I had a choice to simply let nature take its course and let the fittest survive and the less fit die but instead I chose to feed that sick little kitten with a dropper for a 24 hour period before she finally died, it caused some major sleep deprivation and worsened the influenza I picked up while at home in Saskatchewan but I don’t regret putting that kitten on an hourly hand-feeding schedule. Here’s why:
- I don’t know if there was something wrong with her physically that caused her to be a runt who fed well at first and then dwindled until she died or if her fade-out was because the other tabby kitten who thrived more quickly than the rest continuously pushed her off her nipple while she was feeding thus inducing her fade. Was she born a runt or was she made a runt by her litter mate? Who the heck knows? But she was certainly our little Wilbur.
- I think my job as a keeper of animals is to always do my best by them. If they get sick, I tend to them. If I need help tending to them, I take them to a vet. Simply put, I make myself a factor in the survival of my critters.
- I never want to regret NOT taking action for my animals when they are unwell.

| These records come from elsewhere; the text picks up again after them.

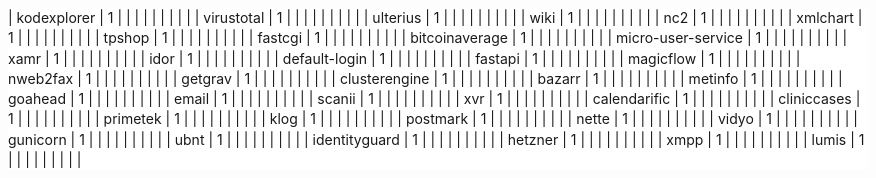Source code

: | kodexplorer          |     1 |                                |       |                  |       |          |       |         |       |
| virustotal           |     1 |                                |       |                  |       |          |       |         |       |
| ulterius             |     1 |                                |       |                  |       |          |       |         |       |
| wiki                 |     1 |                                |       |                  |       |          |       |         |       |
| nc2                  |     1 |                                |       |                  |       |          |       |         |       |
| xmlchart             |     1 |                                |       |                  |       |          |       |         |       |
| tpshop               |     1 |                                |       |                  |       |          |       |         |       |
| fastcgi              |     1 |                                |       |                  |       |          |       |         |       |
| bitcoinaverage       |     1 |                                |       |                  |       |          |       |         |       |
| micro-user-service   |     1 |                                |       |                  |       |          |       |         |       |
| xamr                 |     1 |                                |       |                  |       |          |       |         |       |
| idor                 |     1 |                                |       |                  |       |          |       |         |       |
|  default-login       |     1 |                                |       |                  |       |          |       |         |       |
| fastapi              |     1 |                                |       |                  |       |          |       |         |       |
| magicflow            |     1 |                                |       |                  |       |          |       |         |       |
| nweb2fax             |     1 |                                |       |                  |       |          |       |         |       |
| getgrav              |     1 |                                |       |                  |       |          |       |         |       |
| clusterengine        |     1 |                                |       |                  |       |          |       |         |       |
| bazarr               |     1 |                                |       |                  |       |          |       |         |       |
| metinfo              |     1 |                                |       |                  |       |          |       |         |       |
| goahead              |     1 |                                |       |                  |       |          |       |         |       |
| email                |     1 |                                |       |                  |       |          |       |         |       |
| scanii               |     1 |                                |       |                  |       |          |       |         |       |
| xvr                  |     1 |                                |       |                  |       |          |       |         |       |
| calendarific         |     1 |                                |       |                  |       |          |       |         |       |
| cliniccases          |     1 |                                |       |                  |       |          |       |         |       |
| primetek             |     1 |                                |       |                  |       |          |       |         |       |
| klog                 |     1 |                                |       |                  |       |          |       |         |       |
| postmark             |     1 |                                |       |                  |       |          |       |         |       |
| nette                |     1 |                                |       |                  |       |          |       |         |       |
| vidyo                |     1 |                                |       |                  |       |          |       |         |       |
| gunicorn             |     1 |                                |       |                  |       |          |       |         |       |
| ubnt                 |     1 |                                |       |                  |       |          |       |         |       |
| identityguard        |     1 |                                |       |                  |       |          |       |         |       |
| hetzner              |     1 |                                |       |                  |       |          |       |         |       |
| xmpp                 |     1 |                                |       |                  |       |          |       |         |       |
| lumis                |     1 |                                |       |                  |       |          |       |         |       |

The three kittens that remain are healthy, squawking, roly-poly beasts of love. They’re eyes should open this weekend and then they’ll become trouble. Precious, darling trouble. They’re starting to get mobile and it’s remarkable how strong they are. I watch them scuffle with each other already and sometimes I help them find their way to nurse and the others will kick at my hand and push with surprising force against my fingers.

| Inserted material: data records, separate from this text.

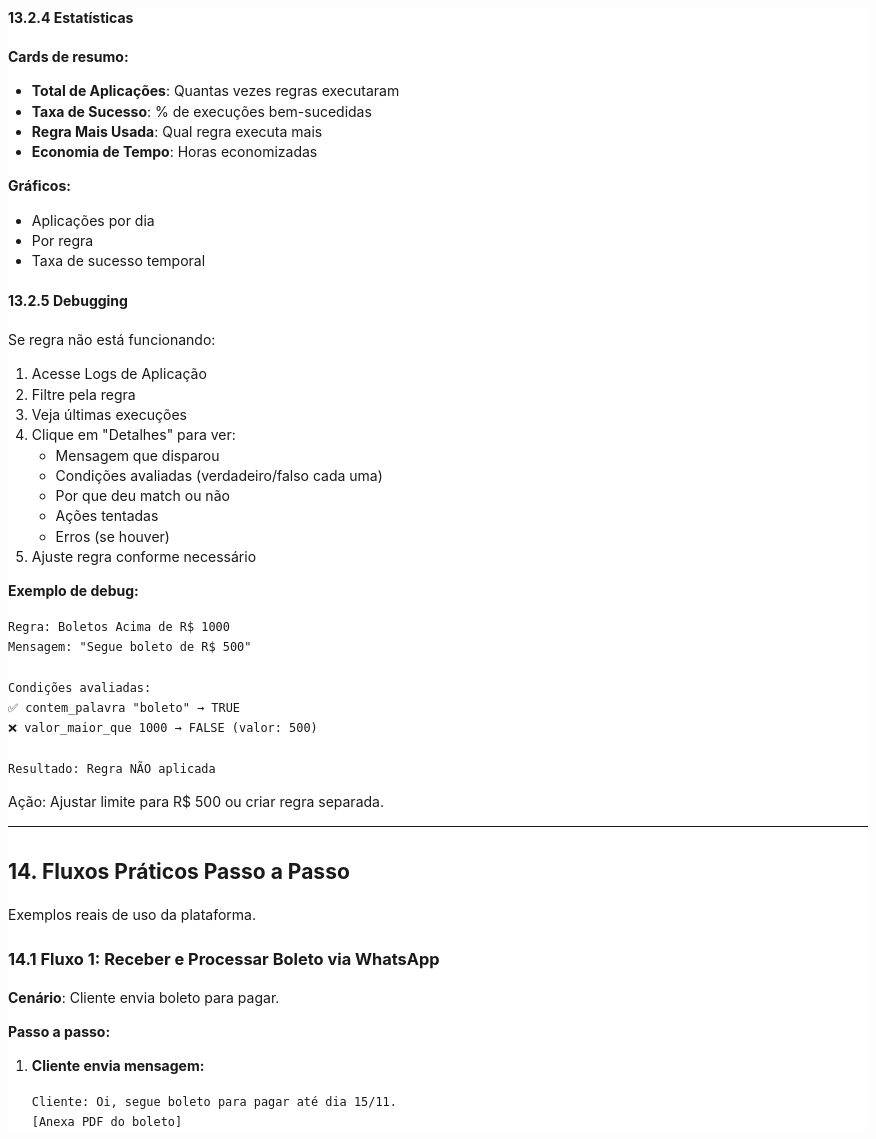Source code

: #### 13.2.4 Estatísticas

**Cards de resumo:**
- **Total de Aplicações**: Quantas vezes regras executaram
- **Taxa de Sucesso**: % de execuções bem-sucedidas
- **Regra Mais Usada**: Qual regra executa mais
- **Economia de Tempo**: Horas economizadas

**Gráficos:**
- Aplicações por dia
- Por regra
- Taxa de sucesso temporal

#### 13.2.5 Debugging

Se regra não está funcionando:

1. Acesse Logs de Aplicação
2. Filtre pela regra
3. Veja últimas execuções
4. Clique em "Detalhes" para ver:
   - Mensagem que disparou
   - Condições avaliadas (verdadeiro/falso cada uma)
   - Por que deu match ou não
   - Ações tentadas
   - Erros (se houver)
5. Ajuste regra conforme necessário

**Exemplo de debug:**
```
Regra: Boletos Acima de R$ 1000
Mensagem: "Segue boleto de R$ 500"

Condições avaliadas:
✅ contem_palavra "boleto" → TRUE
❌ valor_maior_que 1000 → FALSE (valor: 500)

Resultado: Regra NÃO aplicada
```

Ação: Ajustar limite para R$ 500 ou criar regra separada.

---

## 14. Fluxos Práticos Passo a Passo

Exemplos reais de uso da plataforma.

### 14.1 Fluxo 1: Receber e Processar Boleto via WhatsApp

**Cenário**: Cliente envia boleto para pagar.

**Passo a passo:**

1. **Cliente envia mensagem:**
   ```
   Cliente: Oi, segue boleto para pagar até dia 15/11.
   [Anexa PDF do boleto]
   ```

It’s been fun to watch a mammal transition into motherhood. Sugar Baby operates fully on instinct. She had no midwife. She didn’t read ten books on what to expect while pregnant and get a ton of (unwanted?) advice from all the women in her life (and total strangers at the grocery store). It’s amazing to me that she gave birth to these guys on her own, chewed through their umbilical cords, consumed her own placenta for what would have been a huge energy boost for her post-delivery (most animals consume their afterbirth), behaves in a protective manner and guards over them fiercely, slips away once they have fallen asleep to go for a quick hunt or bathroom break, cleans up after them (the kitten nest is totally clean, no urine, no poops, she cleans their bottoms as they “go” with her sandpaper tongue)…it’s remarkable to watch her instincts in full bloom. As these babes become mobile it will be interesting to see how she changes the way she cares for them and monitors them.
Watching her do this motherhood thing has me wondering if women have these same kinds parental instincts? How many of our parenting habits stem from reading informational books before we give birth, how many stem directly from our instincts? When did we stop wandering off into the forest to give birth by ourselves, like a cow dropping her calf in a string of aspen on a mountain slope? I’m not a mother. I don’t know how these things work. I just hear moms go on and on about how you haven’t loved until you’ve loved the child you give birth to. How much of that love and care is purely instinctual, hormonal, written into female DNA so that there’s hardly any way to undo how we care for our offspring. Plenty of you are mothers (and fathers). Tell me about it? Did you feel any degree of instinctual override when your babies came into the world?
We’ll keep one of these kittens (the pinto manx). The tabby manx is going to friends of ours in Boise. The long-tail pinto was claimed by a neighbor. And that’s that! I tell Robert every day that I want to keep them all, but I know I can’t. Fortunately, we have a tsunami of critters arriving here over the next few weeks. Tomorrow we’ll pick up our ducklings from the post office. Then our chicks will arrive. Then our turkey-babies will arrive. And then, we’ll pick up our bees.
A lifelong dream of mine!
Pinch me. Is all of this real? Every single day Robbie walks into my studio in the afternoon, runs his fingers through his hair and simply states, “I’m just outside living the dream, living the dream.” We had our immediate neighbors over for an official we’re finally moved in dinner on Sunday and one of them asked me if I am happy here and I replied, “I am happier than I’ve been in a very long while.” And while I haven’t been unhappy, I feel like the cat who got the cream on a daily basis. And that is that.